A Secom reconhece que a imprensa é importante instrumento pelo qual o cidadão tem acesso às informações de Estado. Todavia, seus profissionais enfrentaram disputas de opinião e dificuldades para fazer chegar as informações sem o filtro da chamada imprensa tradicional. Concomitantemente, durante o 2° mandato, perceberam que o alcance da grande mídia era limitado para o plano abrangente de comunicação do governo com a sociedade por duas razões. A primeira, refere-se ao fato de que, em muitas regiões do Brasil, as mais prováveis empresas de comunicação não eram as de maior audiência. A segunda, diz respeito à predominante interpretação de país através do que é noticiado nos estados RJ, SP e MG (visão da elite brasileira). Ou seja, jornais, rádios e Tv’s regionais costumavam (ainda costumam) pautar “(...) notícia da Agência Folha da Agência Estado, que tem um

interesse mais nacional e não vai esmiuçar o assunto a ponto de chegar a informação pequenininha aos veículos lá do interior. Aí a gente começou a regionalizar, (...) começou a dar uma força muito grande para rádios, hoje são mais de 8.000 rádios”

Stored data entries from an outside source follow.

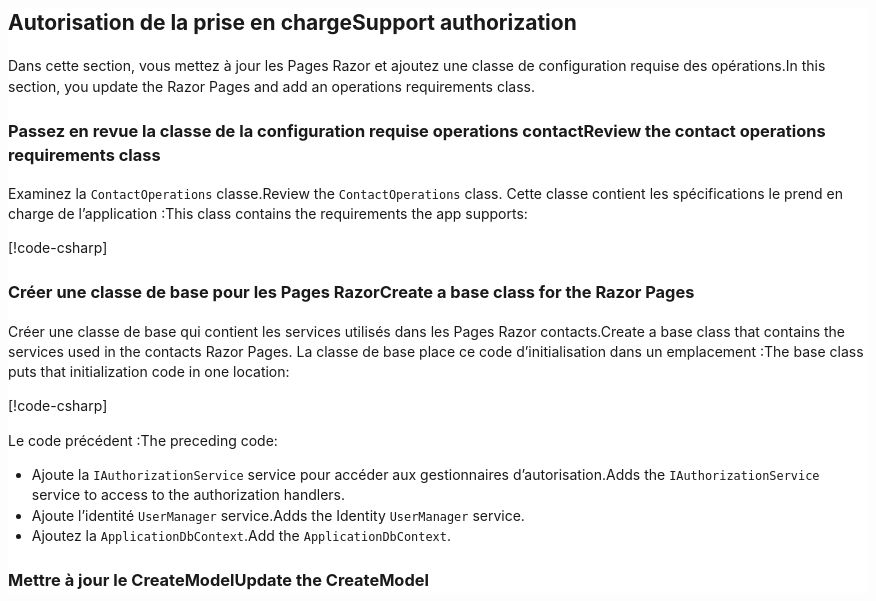 ## <a name="support-authorization"></a><span data-ttu-id="b1c9e-214">Autorisation de la prise en charge</span><span class="sxs-lookup"><span data-stu-id="b1c9e-214">Support authorization</span></span>

<span data-ttu-id="b1c9e-215">Dans cette section, vous mettez à jour les Pages Razor et ajoutez une classe de configuration requise des opérations.</span><span class="sxs-lookup"><span data-stu-id="b1c9e-215">In this section, you update the Razor Pages and add an operations requirements class.</span></span>

### <a name="review-the-contact-operations-requirements-class"></a><span data-ttu-id="b1c9e-216">Passez en revue la classe de la configuration requise operations contact</span><span class="sxs-lookup"><span data-stu-id="b1c9e-216">Review the contact operations requirements class</span></span>

<span data-ttu-id="b1c9e-217">Examinez la `ContactOperations` classe.</span><span class="sxs-lookup"><span data-stu-id="b1c9e-217">Review the `ContactOperations` class.</span></span> <span data-ttu-id="b1c9e-218">Cette classe contient les spécifications le prend en charge de l’application :</span><span class="sxs-lookup"><span data-stu-id="b1c9e-218">This class contains the requirements the app supports:</span></span>

[!code-csharp[](secure-data/samples/final2/Authorization/ContactOperations.cs)]

### <a name="create-a-base-class-for-the-razor-pages"></a><span data-ttu-id="b1c9e-219">Créer une classe de base pour les Pages Razor</span><span class="sxs-lookup"><span data-stu-id="b1c9e-219">Create a base class for the Razor Pages</span></span>

<span data-ttu-id="b1c9e-220">Créer une classe de base qui contient les services utilisés dans les Pages Razor contacts.</span><span class="sxs-lookup"><span data-stu-id="b1c9e-220">Create a base class that contains the services used in the contacts Razor Pages.</span></span> <span data-ttu-id="b1c9e-221">La classe de base place ce code d’initialisation dans un emplacement :</span><span class="sxs-lookup"><span data-stu-id="b1c9e-221">The base class puts that initialization code in one location:</span></span>

[!code-csharp[](secure-data/samples/final2/Pages/Contacts/DI_BasePageModel.cs)]

<span data-ttu-id="b1c9e-222">Le code précédent :</span><span class="sxs-lookup"><span data-stu-id="b1c9e-222">The preceding code:</span></span>

* <span data-ttu-id="b1c9e-223">Ajoute la `IAuthorizationService` service pour accéder aux gestionnaires d’autorisation.</span><span class="sxs-lookup"><span data-stu-id="b1c9e-223">Adds the `IAuthorizationService` service to access to the authorization handlers.</span></span>
* <span data-ttu-id="b1c9e-224">Ajoute l’identité `UserManager` service.</span><span class="sxs-lookup"><span data-stu-id="b1c9e-224">Adds the Identity `UserManager` service.</span></span>
* <span data-ttu-id="b1c9e-225">Ajoutez la `ApplicationDbContext`.</span><span class="sxs-lookup"><span data-stu-id="b1c9e-225">Add the `ApplicationDbContext`.</span></span>

### <a name="update-the-createmodel"></a><span data-ttu-id="b1c9e-226">Mettre à jour le CreateModel</span><span class="sxs-lookup"><span data-stu-id="b1c9e-226">Update the CreateModel</span></span>
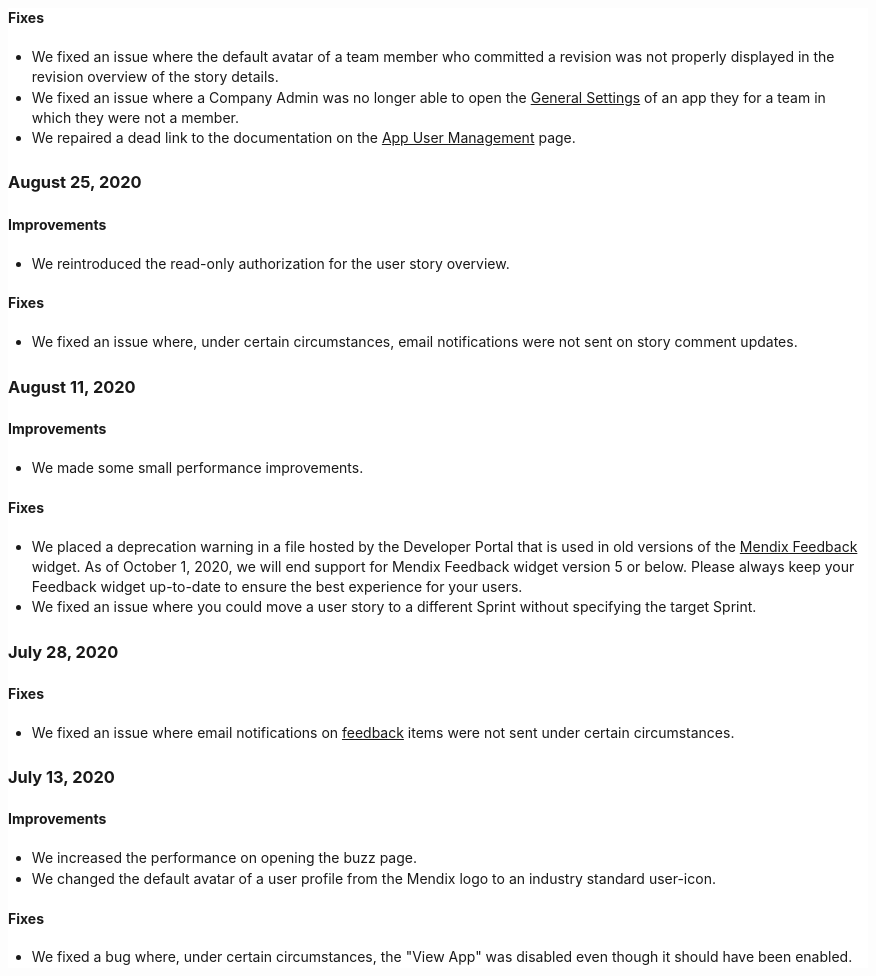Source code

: #### Fixes

- We fixed an issue where the default avatar of a team member who committed a revision was not properly displayed in the revision overview of the story details.
- We fixed an issue where a Company Admin was no longer able to open the [General Settings](/developerportal/collaborate/general-settings/) of an app they for a team in which they were not a member.
- We repaired a dead link to the documentation on the [App User Management](/developerportal/collaborate/general-settings/#managing-app-users) page.

### August 25, 2020

#### Improvements

- We reintroduced the read-only authorization for the user story overview.

#### Fixes

- We fixed an issue where, under certain circumstances, email notifications were not sent on story comment updates.

### August 11, 2020

#### Improvements

- We made some small performance improvements.

#### Fixes

- We placed a deprecation warning in a file hosted by the Developer Portal that is used in old versions of the [Mendix Feedback](/appstore/modules/mendix-feedback/) widget. As of October 1, 2020, we will end support for Mendix Feedback widget version 5 or below. Please always keep your Feedback widget up-to-date to ensure the best experience for your users.
- We fixed an issue where you could move a user story to a different Sprint without specifying the target Sprint.

### July 28, 2020

#### Fixes

- We fixed an issue where email notifications on [feedback](/developerportal/app-insights/feedback/) items were not sent under certain circumstances.

### July 13, 2020

#### Improvements

- We increased the performance on opening the buzz page.
- We changed the default avatar of a user profile from the Mendix logo to an industry standard user-icon.

#### Fixes

- We fixed a bug where, under certain circumstances, the "View App" was disabled even though it should have been enabled.
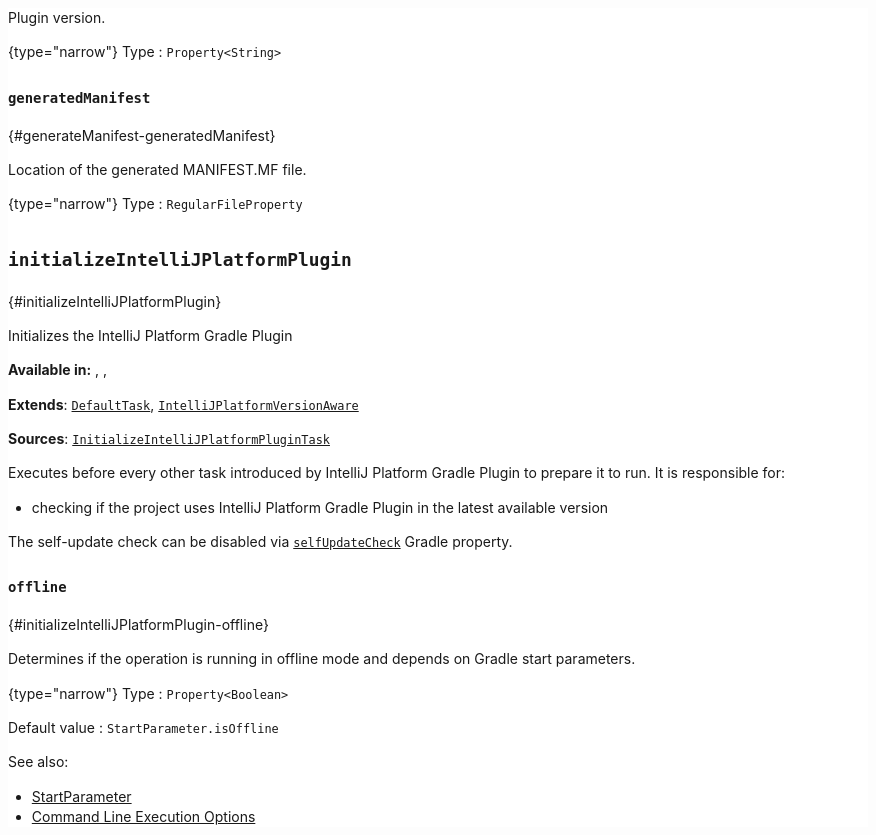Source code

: Plugin version.

{type="narrow"}
Type
: `Property<String>`


### `generatedManifest`
{#generateManifest-generatedManifest}

Location of the generated <path>MANIFEST.MF</path> file.

{type="narrow"}
Type
: `RegularFileProperty`



## `initializeIntelliJPlatformPlugin`
{#initializeIntelliJPlatformPlugin}

<link-summary>Initializes the IntelliJ Platform Gradle Plugin</link-summary>

<tldr>

**Available in:** [](tools_intellij_platform_gradle_plugin_plugins.md#platform), [](tools_intellij_platform_gradle_plugin_plugins.md#module), [](tools_intellij_platform_gradle_plugin_plugins.md#base)

**Extends**: [`DefaultTask`][gradle-default-task], [`IntelliJPlatformVersionAware`](tools_intellij_platform_gradle_plugin_task_awares.md#IntelliJPlatformVersionAware)

**Sources**: [`InitializeIntelliJPlatformPluginTask`](%gh-ijpgp%/src/main/kotlin/org/jetbrains/intellij/platform/gradle/tasks/InitializeIntelliJPlatformPluginTask.kt)

</tldr>

Executes before every other task introduced by IntelliJ Platform Gradle Plugin to prepare it to run.
It is responsible for:

- checking if the project uses IntelliJ Platform Gradle Plugin in the latest available version

The self-update check can be disabled via [`selfUpdateCheck`](tools_intellij_platform_gradle_plugin_gradle_properties.md#selfUpdateCheck) Gradle property.


### `offline`
{#initializeIntelliJPlatformPlugin-offline}

Determines if the operation is running in offline mode and depends on Gradle start parameters.

{type="narrow"}
Type
: `Property<Boolean>`

Default value
: `StartParameter.isOffline`

See also:
- [StartParameter](https://docs.gradle.org/current/javadoc/org/gradle/StartParameter.html)
- [Command Line Execution Options](https://docs.gradle.org/current/userguide/command_line_interface.html#sec:command_line_execution_options)


[gradle-default-task]: https://docs.gradle.org/current/dsl/org.gradle.api.DefaultTask.html
[gradle-jar-task]: https://docs.gradle.org/current/dsl/org.gradle.jvm.tasks.Jar.html
[gradle-javaexec-task]: https://docs.gradle.org/current/dsl/org.gradle.api.tasks.JavaExec.html
[gradle-sync-task]: https://docs.gradle.org/current/dsl/org.gradle.api.tasks.Sync.html
[gradle-test-task]: https://docs.gradle.org/current/dsl/org.gradle.api.tasks.testing.Test.html
[gradle-zip-task]: https://docs.gradle.org/current/dsl/org.gradle.api.tasks.bundling.Zip.html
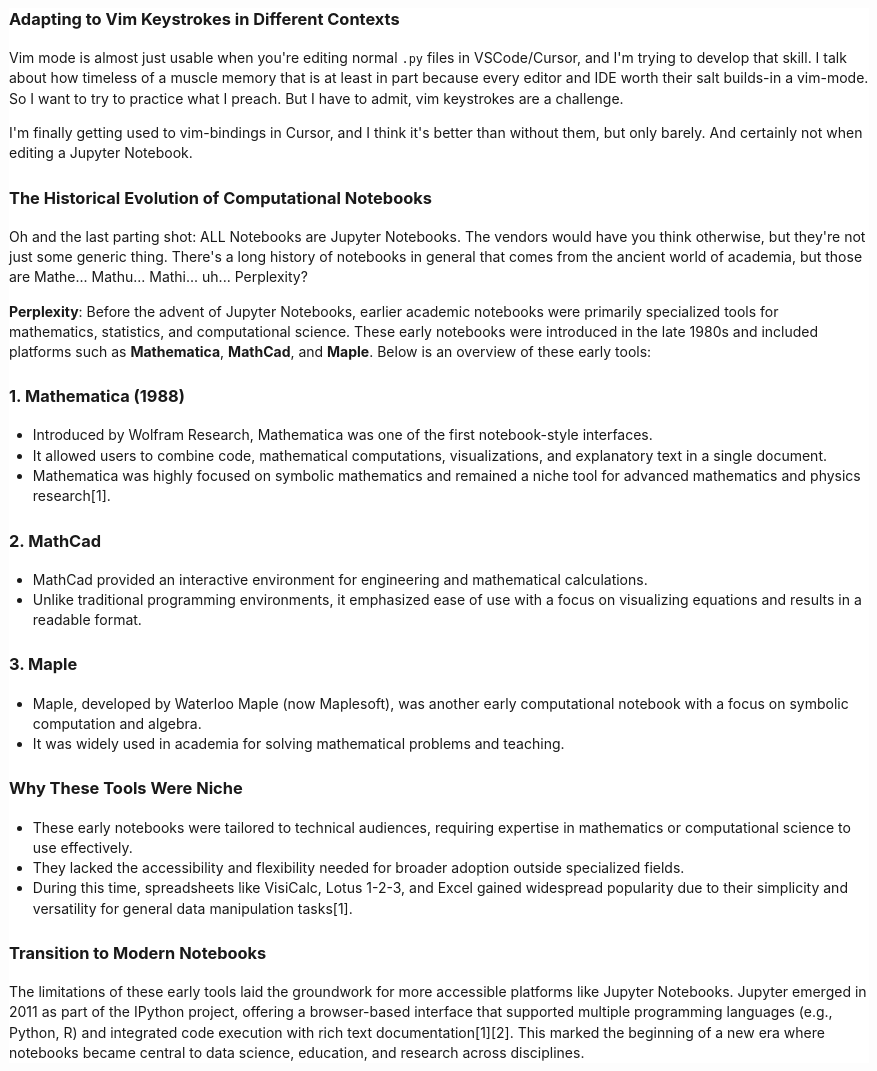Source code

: ### Adapting to Vim Keystrokes in Different Contexts

Vim mode is almost just usable when you're editing normal `.py` files in
VSCode/Cursor, and I'm trying to develop that skill. I talk about how timeless
of a muscle memory that is at least in part because every editor and IDE worth
their salt builds-in a vim-mode. So I want to try to practice what I preach. But
I have to admit, vim keystrokes are a challenge.

I'm finally getting used to vim-bindings in Cursor, and I think it's better than
without them, but only barely. And certainly not when editing a Jupyter
Notebook.

### The Historical Evolution of Computational Notebooks

Oh and the last parting shot: ALL Notebooks are Jupyter Notebooks. The vendors
would have you think otherwise, but they're not just some generic thing. There's
a long history of notebooks in general that comes from the ancient world of
academia, but those are Mathe... Mathu... Mathi... uh... Perplexity?

**Perplexity**: Before the advent of Jupyter Notebooks, earlier academic notebooks were primarily specialized tools for mathematics, statistics, and computational science. These early notebooks were introduced in the late 1980s and included platforms such as **Mathematica**, **MathCad**, and **Maple**. Below is an overview of these early tools:

### **1. Mathematica (1988)**
- Introduced by Wolfram Research, Mathematica was one of the first notebook-style interfaces.
- It allowed users to combine code, mathematical computations, visualizations, and explanatory text in a single document.
- Mathematica was highly focused on symbolic mathematics and remained a niche tool for advanced mathematics and physics research[1].

### **2. MathCad**
- MathCad provided an interactive environment for engineering and mathematical calculations.
- Unlike traditional programming environments, it emphasized ease of use with a focus on visualizing equations and results in a readable format.

### **3. Maple**
- Maple, developed by Waterloo Maple (now Maplesoft), was another early computational notebook with a focus on symbolic computation and algebra.
- It was widely used in academia for solving mathematical problems and teaching.

### **Why These Tools Were Niche**
- These early notebooks were tailored to technical audiences, requiring expertise in mathematics or computational science to use effectively.
- They lacked the accessibility and flexibility needed for broader adoption outside specialized fields.
- During this time, spreadsheets like VisiCalc, Lotus 1-2-3, and Excel gained widespread popularity due to their simplicity and versatility for general data manipulation tasks[1].

### **Transition to Modern Notebooks**
The limitations of these early tools laid the groundwork for more accessible platforms like Jupyter Notebooks. Jupyter emerged in 2011 as part of the IPython project, offering a browser-based interface that supported multiple programming languages (e.g., Python, R) and integrated code execution with rich text documentation[1][2]. This marked the beginning of a new era where notebooks became central to data science, education, and research across disciplines.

(E02). A experiência da democratização da informação, no governo Lula, levou a Secom a apreender que a comunicação do governo com a sociedade não devia passar necessariamente, e tão somente, pelos grandes veículos. Para E04, no segundo mandato,

(...) o grande mérito foi realmente a normalização da relação com a imprensa nesse caso aí o avanço foi grande inclusive de prestação de contas, da informação nos municípios, nos veículos menores. Toda uma linha de prestação da informação pro jornal pequeno, pro jornal do interior, eu penso que foi um movimento importante de democratizar mais a informação governamental e do Estado que está presente prestar contas das suas atuações. (grifo nosso).

Concluímos que todos os (13) entrevistados admitem a briga ideológica com a mídia, mais também compreendem a necessidade de o governo tê-la como ponte de comunicação com o povo. Os entrevistados E04, E08 e E13, por exemplo, falam enfaticamente que a imprensa é um ente relevante na intermediação da relação do governo com a sociedade. Portanto, percebemos o trabalho da Secretaria de Imprensa, do governo, para que os jornalistas assimilassem que a informação pública que chega até eles, obriga-os, devido ao seu inquestionável papel social, disseminá- la para todos. Não estamos desconsiderando que a grande mídia não informava a respeito dos programas e ações governamentais. A questão, que cabe advertência, é o devotamento desses veículos para cobrir mais a disputa política do que informar profundamente a respeito dos programas do governo. Sobre o assunto, E13 completa: “(...) a gente já via lá atrás uma má vontade, de as vezes da grande mídia, de fazer

uma análise profunda do governo, do governo Lula, reconhecendo seus méritos".

Por conseguinte, entendemos, que historicamente, o governo e a mídia carecem de internalizar, mais seriamente, o cidadão como o centro dos seus processos de comunicação, independente das relações estabelecidas entre eles. Segundo Nardin (2017), a administração pública deve superar a lógica que estabelece o gerenciamento da cobertura da mídia, sobre suas políticas públicas, como uma das principais funções de comunicação do governo. Quanto à mídia (TV e rádio), cumprir o seu papel de concessionária pública responsável por garantir informação, entretenimento e cultura à sociedade brasileira (Constituição do Brasil, artigo 221, Inciso I).